**DATA SECTION**
/---
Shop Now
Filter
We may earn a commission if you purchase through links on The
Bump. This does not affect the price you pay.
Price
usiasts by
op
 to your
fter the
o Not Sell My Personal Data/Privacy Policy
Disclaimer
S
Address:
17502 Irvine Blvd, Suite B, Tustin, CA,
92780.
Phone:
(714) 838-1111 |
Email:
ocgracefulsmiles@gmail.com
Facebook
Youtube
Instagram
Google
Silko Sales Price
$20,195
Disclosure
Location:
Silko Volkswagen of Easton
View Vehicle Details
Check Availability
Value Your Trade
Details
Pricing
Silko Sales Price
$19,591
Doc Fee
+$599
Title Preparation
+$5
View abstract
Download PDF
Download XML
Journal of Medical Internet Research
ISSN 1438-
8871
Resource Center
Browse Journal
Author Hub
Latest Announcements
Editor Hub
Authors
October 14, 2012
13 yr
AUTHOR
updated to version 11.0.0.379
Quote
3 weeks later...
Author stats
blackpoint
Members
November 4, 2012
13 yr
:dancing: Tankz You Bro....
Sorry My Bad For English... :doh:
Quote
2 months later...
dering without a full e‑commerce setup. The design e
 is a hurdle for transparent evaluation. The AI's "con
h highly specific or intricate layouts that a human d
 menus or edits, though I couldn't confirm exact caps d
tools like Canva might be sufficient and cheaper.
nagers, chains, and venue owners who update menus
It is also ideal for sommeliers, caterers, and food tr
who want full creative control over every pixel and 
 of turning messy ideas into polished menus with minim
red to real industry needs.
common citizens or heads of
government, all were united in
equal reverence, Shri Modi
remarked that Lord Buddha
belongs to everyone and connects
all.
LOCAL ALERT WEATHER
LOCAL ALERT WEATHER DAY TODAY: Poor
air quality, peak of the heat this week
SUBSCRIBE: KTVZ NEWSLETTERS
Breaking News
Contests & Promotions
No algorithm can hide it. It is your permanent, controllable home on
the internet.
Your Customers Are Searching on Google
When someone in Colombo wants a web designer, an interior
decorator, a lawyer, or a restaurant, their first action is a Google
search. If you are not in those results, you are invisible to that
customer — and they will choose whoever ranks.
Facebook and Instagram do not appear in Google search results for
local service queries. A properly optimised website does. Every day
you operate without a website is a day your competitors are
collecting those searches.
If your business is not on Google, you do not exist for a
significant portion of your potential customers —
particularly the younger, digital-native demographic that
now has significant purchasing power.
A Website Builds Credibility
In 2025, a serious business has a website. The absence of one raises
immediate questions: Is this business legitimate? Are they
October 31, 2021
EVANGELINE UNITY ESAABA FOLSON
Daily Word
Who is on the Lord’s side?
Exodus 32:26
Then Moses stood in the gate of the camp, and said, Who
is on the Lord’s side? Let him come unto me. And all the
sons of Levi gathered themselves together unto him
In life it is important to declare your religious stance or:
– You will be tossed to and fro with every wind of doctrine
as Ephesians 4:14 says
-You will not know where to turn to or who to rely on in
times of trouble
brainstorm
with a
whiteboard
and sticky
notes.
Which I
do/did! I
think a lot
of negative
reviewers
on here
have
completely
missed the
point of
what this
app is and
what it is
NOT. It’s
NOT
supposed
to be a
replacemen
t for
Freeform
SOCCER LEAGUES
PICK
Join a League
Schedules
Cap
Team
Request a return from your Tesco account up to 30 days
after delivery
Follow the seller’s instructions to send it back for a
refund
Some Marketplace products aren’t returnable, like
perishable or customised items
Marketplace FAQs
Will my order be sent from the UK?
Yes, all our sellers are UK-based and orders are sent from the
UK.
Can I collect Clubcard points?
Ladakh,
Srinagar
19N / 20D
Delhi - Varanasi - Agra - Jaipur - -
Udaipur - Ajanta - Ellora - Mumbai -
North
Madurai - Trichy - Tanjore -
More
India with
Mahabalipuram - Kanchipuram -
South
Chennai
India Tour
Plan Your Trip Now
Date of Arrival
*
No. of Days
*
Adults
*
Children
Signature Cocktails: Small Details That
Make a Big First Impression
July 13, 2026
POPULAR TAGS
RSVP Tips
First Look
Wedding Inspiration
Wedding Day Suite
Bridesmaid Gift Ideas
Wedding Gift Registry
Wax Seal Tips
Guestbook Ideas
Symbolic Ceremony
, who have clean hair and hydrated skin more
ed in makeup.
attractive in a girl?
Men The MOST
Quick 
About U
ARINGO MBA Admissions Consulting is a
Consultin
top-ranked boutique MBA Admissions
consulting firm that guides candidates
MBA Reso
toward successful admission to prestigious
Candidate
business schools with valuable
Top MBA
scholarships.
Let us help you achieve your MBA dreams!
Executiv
\---
**EXERCISE DIRECTIONS**
The records must each be output verbatim, with nothing left out.

**SOLUTION**
Shop Now
Filter
We may earn a commission if you purchase through links on The
Bump. This does not affect the price you pay.
Price
usiasts by
op
 to your
fter the
o Not Sell My Personal Data/Privacy Policy
Disclaimer
S
Address:
17502 Irvine Blvd, Suite B, Tustin, CA,
92780.
Phone:
(714) 838-1111 |
Email:
ocgracefulsmiles@gmail.com
Facebook
Youtube
Instagram
Google
Silko Sales Price
$20,195
Disclosure
Location:
Silko Volkswagen of Easton
View Vehicle Details
Check Availability
Value Your Trade
Details
Pricing
Silko Sales Price
$19,591
Doc Fee
+$599
Title Preparation
+$5
View abstract
Download PDF
Download XML
Journal of Medical Internet Research
ISSN 1438-
8871
Resource Center
Browse Journal
Author Hub
Latest Announcements
Editor Hub
Authors
October 14, 2012
13 yr
AUTHOR
updated to version 11.0.0.379
Quote
3 weeks later...
Author stats
blackpoint
Members
November 4, 2012
13 yr
:dancing: Tankz You Bro....
Sorry My Bad For English... :doh:
Quote
2 months later...
dering without a full e‑commerce setup. The design e
 is a hurdle for transparent evaluation. The AI's "con
h highly specific or intricate layouts that a human d
 menus or edits, though I couldn't confirm exact caps d
tools like Canva might be sufficient and cheaper.
nagers, chains, and venue owners who update menus
It is also ideal for sommeliers, caterers, and food tr
who want full creative control over every pixel and 
 of turning messy ideas into polished menus with minim
red to real industry needs.
common citizens or heads of
government, all were united in
equal reverence, Shri Modi
remarked that Lord Buddha
belongs to everyone and connects
all.
LOCAL ALERT WEATHER
LOCAL ALERT WEATHER DAY TODAY: Poor
air quality, peak of the heat this week
SUBSCRIBE: KTVZ NEWSLETTERS
Breaking News
Contests & Promotions
No algorithm can hide it. It is your permanent, controllable home on
the internet.
Your Customers Are Searching on Google
When someone in Colombo wants a web designer, an interior
decorator, a lawyer, or a restaurant, their first action is a Google
search. If you are not in those results, you are invisible to that
customer — and they will choose whoever ranks.
Facebook and Instagram do not appear in Google search results for
local service queries. A properly optimised website does. Every day
you operate without a website is a day your competitors are
collecting those searches.
If your business is not on Google, you do not exist for a
significant portion of your potential customers —
particularly the younger, digital-native demographic that
now has significant purchasing power.
A Website Builds Credibility
In 2025, a serious business has a website. The absence of one raises
immediate questions: Is this business legitimate? Are they
October 31, 2021
EVANGELINE UNITY ESAABA FOLSON
Daily Word
Who is on the Lord’s side?
Exodus 32:26
Then Moses stood in the gate of the camp, and said, Who
is on the Lord’s side? Let him come unto me. And all the
sons of Levi gathered themselves together unto him
In life it is important to declare your religious stance or:
– You will be tossed to and fro with every wind of doctrine
as Ephesians 4:14 says
-You will not know where to turn to or who to rely on in
times of trouble
brainstorm
with a
whiteboard
and sticky
notes.
Which I
do/did! I
think a lot
of negative
reviewers
on here
have
completely
missed the
point of
what this
app is and
what it is
NOT. It’s
NOT
supposed
to be a
replacemen
t for
Freeform
SOCCER LEAGUES
PICK
Join a League
Schedules
Cap
Team
Request a return from your Tesco account up to 30 days
after delivery
Follow the seller’s instructions to send it back for a
refund
Some Marketplace products aren’t returnable, like
perishable or customised items
Marketplace FAQs
Will my order be sent from the UK?
Yes, all our sellers are UK-based and orders are sent from the
UK.
Can I collect Clubcard points?
Ladakh,
Srinagar
19N / 20D
Delhi - Varanasi - Agra - Jaipur - -
Udaipur - Ajanta - Ellora - Mumbai -
North
Madurai - Trichy - Tanjore -
More
India with
Mahabalipuram - Kanchipuram -
South
Chennai
India Tour
Plan Your Trip Now
Date of Arrival
*
No. of Days
*
Adults
*
Children
Signature Cocktails: Small Details That
Make a Big First Impression
July 13, 2026
POPULAR TAGS
RSVP Tips
First Look
Wedding Inspiration
Wedding Day Suite
Bridesmaid Gift Ideas
Wedding Gift Registry
Wax Seal Tips
Guestbook Ideas
Symbolic Ceremony
, who have clean hair and hydrated skin more
ed in makeup.
attractive in a girl?
Men The MOST
Quick 
About U
ARINGO MBA Admissions Consulting is a
Consultin
top-ranked boutique MBA Admissions
consulting firm that guides candidates
MBA Reso
toward successful admission to prestigious
Candidate
business schools with valuable
Top MBA
scholarships.
Let us help you achieve your MBA dreams!
Executiv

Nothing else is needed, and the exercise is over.